⟨
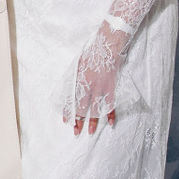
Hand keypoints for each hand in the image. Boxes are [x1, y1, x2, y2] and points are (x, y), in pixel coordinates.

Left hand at [64, 21, 128, 136]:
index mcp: (78, 81)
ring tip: (90, 132)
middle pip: (82, 108)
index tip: (67, 121)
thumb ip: (73, 78)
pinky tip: (110, 123)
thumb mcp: (77, 65)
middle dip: (78, 121)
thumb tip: (68, 89)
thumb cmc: (91, 55)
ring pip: (96, 109)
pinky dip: (110, 114)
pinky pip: (111, 104)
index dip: (68, 112)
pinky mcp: (111, 87)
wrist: (107, 47)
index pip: (71, 100)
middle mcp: (88, 87)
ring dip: (93, 121)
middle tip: (76, 132)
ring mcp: (100, 88)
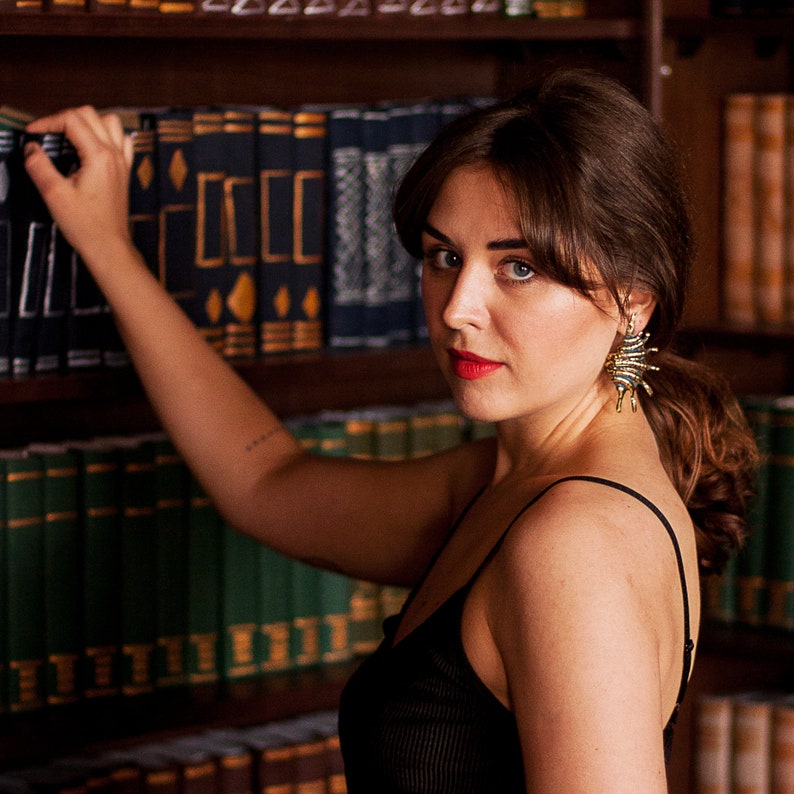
⟩
_Work order_: Would you copy, exactly, each line from the start of the listing above through the line with "thumb ip: (73, 78)", both ends included, but none of the pictures?

_Answer for the task_:
Hand keypoints for each hand in the image. Boxes are [x1, y1, x2, y2] and points are (x, y), in pixel coordinates.

Left hand at [64, 21, 128, 136]:
index mcp: (78, 81)
ring tip: (90, 132)
middle pip: (82, 108)
index tip: (67, 121)
thumb ip: (73, 78)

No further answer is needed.